▸ **Text under study**:
________________________

Stanley Is Back!

Stanley is Back!

Fans of Stanley Tucci’s Searching for Italy, rejoice! Stanley and his popular Italian food series returns! CNN premiers the second season of Stanley’s show on Sunday, May 1, at 9:00 PM (ET). While the first season featured Stanley’s travels through six regions, CNN has released only four for this season. Alas, my beloved Abruzzo is no longer on the schedule. 

So, where is he going?

Veneto

Burano, an island in the Venetian Lagoon ©Chris Cutler

Stanley’s first stop this season is in Veneto. Home to Venice, the once powerful maritime empire, Veneto has always been one of the most popular landing points for immigrants. Because of that, its cuisine shows influences of a variety of nations. Seafood is king on the coast, of course, but the region’s plains and mountains also influence the cuisine.

Grilled meats accompany pasta, risotto, and fresh vegetables on the plains. The mountainous regions also use meat and game with mushrooms, cheeses, and greens.

Venissa ©Chris Cutler

Stanley visits Venissa, a winery and restaurant on the island of Mazzorbo. The chef there will introduce him to Venissa’s “golden spaghetti.” (It gets its name from the gold leaf that tops the dish.) On the mainland, Stanley will visit Trattoria della Madonna and the iconic Harry’s Bar.

Umbria

Umbrian Countryside ©Chris Cutler

On his visit to Umbria, Stanley will introduce us to Giorgio Barchiesi, popularly called Giorgione, a TV chef who has written a number of cookbooks. Giorgione’s Alla Via di Mezzo is a popular restaurant in Montefalco, an Umbrian hill town.

________________________

▸ **Provided material**:
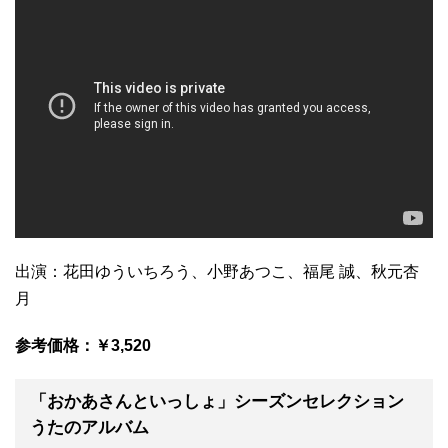
出演：花田ゆういちろう、小野あつこ、福尾 誠、秋元杏
月
参考価格：￥3,520
「おかあさんといっしょ」シーズンセレクション
うたのアルバム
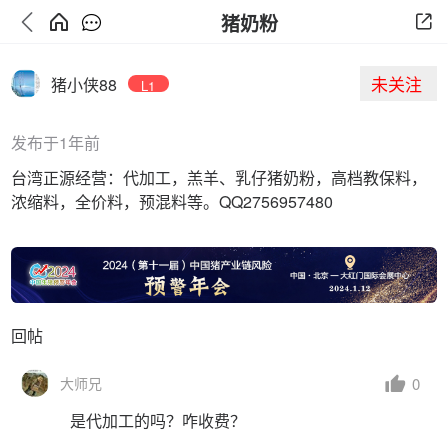
猪奶粉
未关注
猪小侠88
L1
发布于1年前
台湾正源经营：代加工，羔羊、乳仔猪奶粉，高档教保料，
浓缩料，全价料，预混料等。QQ2756957480
回帖
0
大师兄
是代加工的吗？咋收费？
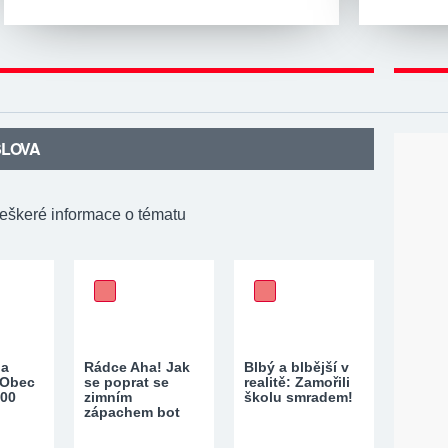
SLOVA
veškeré informace o tématu
na
Rádce Aha! Jak
Blbý a blbější v
 Obec
se poprat se
realitě: Zamořili
300
zimním
školu smradem!
zápachem bot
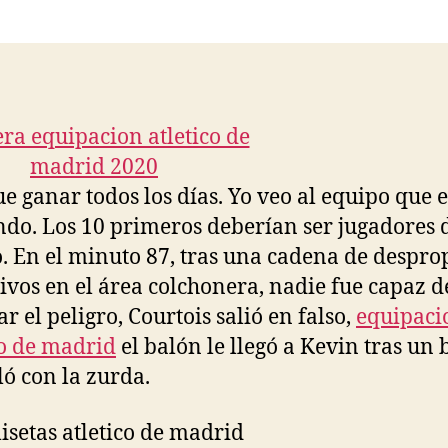
la
la
entrada
entrada
e ganar todos los días. Yo veo al equipo que e
ndo. Los 10 primeros deberían ser jugadores 
. En el minuto 87, tras una cadena de despro
ivos en el área colchonera, nadie fue capaz d
r el peligro, Courtois salió en falso,
equipaci
co de madrid
el balón le llegó a Kevin tras un 
ló con la zurda.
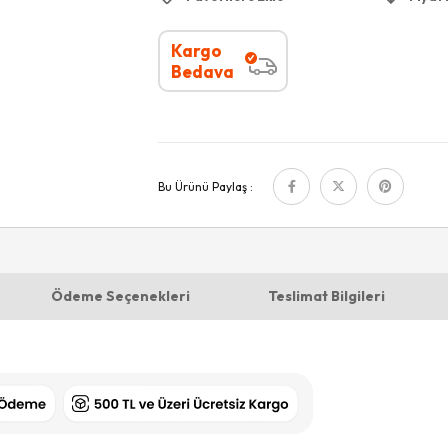
Kargo
Bedava
Bu Ürünü Paylaş :
Ödeme Seçenekleri
Teslimat Bilgileri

________________________

▸ **Task objective**: Continue the post about the second season of Stanley Tucci's Searching for Italy, picking up right after its last sentence.

▸ **Response for this exercise**:
Known as the “green heart of Italy,” Umbria is the only landlocked Italian region.  Located south and east of the more popular Tuscany, Umbria is a small region. Visitors may notice the similarity between parts of the two regions—rolling green hills, cypress trees, beautiful fields of grapes and olives.

The rustic Umbrian cuisine, aka cucina povera, relies on grains, produce, herbs, and olive oil from the region. While fresh vegetables such as mushrooms, lava beans, and asparagus are important ingredients of Umbrian cuisine, truffles crown many of its appetizers and entrees. And Umbria’s liquid gold, olive oil, is a popular dressing for greens, grilled vegetables, and grilled bread.

While Umbria doesn’t have any coast, it does have lakes, so fish dishes will feature lake perch, mullet, carp, or trout. Meat is very popular, however, and lamb, pork, and game (Think rabbit and turtledoves) are abundant.

Piemonte

Piemonte Courtesy of unsplash.com

A region in northern Italy, Piemonte (Piedmont) gets credit for starting the “slow food movement” and for popularizing the eating of chocolate. As Piemonte borders France, you’ll find French influences in its cuisines. And, it is Italy’s leading producer of coffee, rice, white truffles, and confections.

The rugged mountains of the region influence the cuisine, and you’ll find cheeses made from the milk of sheep and cows that graze the nearby hills. While you’ll find pistachios used a lot in other regions of Italy, Piemontese cooks use hazelnuts. And, due to the French influence, you’re likely to find more butter than olive oil.

Bicherin Courtesy of Shutterstock

Stanley stops at Del Cambio, and Caffè al Bicerin, two of Torino’s (Turin) oldest restaurants. At Del Cambio (founded 1757), Chef Matteo Baronetto introduces Stanley to cibo torinese (food of Torino). Founded in 1763, Caffè al Bicerin serves chocolate-based drinks and pastries. Its most famous for Bicherin, a decadent coffee and chocolate drink topped with whipped cream.

Side note: I’ve been to Caffè al Bicerin to try the delicious drink. I make it at home once in a while. It’s easy to make, but when I consider the calories, I change my mind.

London

London ©Chris Cutler

You read that correctly. One of the places Stanley visits this season is London, his adopted home town, to discover the influence Italian cuisine has had on the UK. Before you cringe (as I did), take into consideration that there are more than 220,000 Italians living in London, and they have impacted the city and its culinary offerings.


Stanley Tucci’s Searching for Italy premiers Sunday, May 1 at 9:00 PM (ET) on CNN.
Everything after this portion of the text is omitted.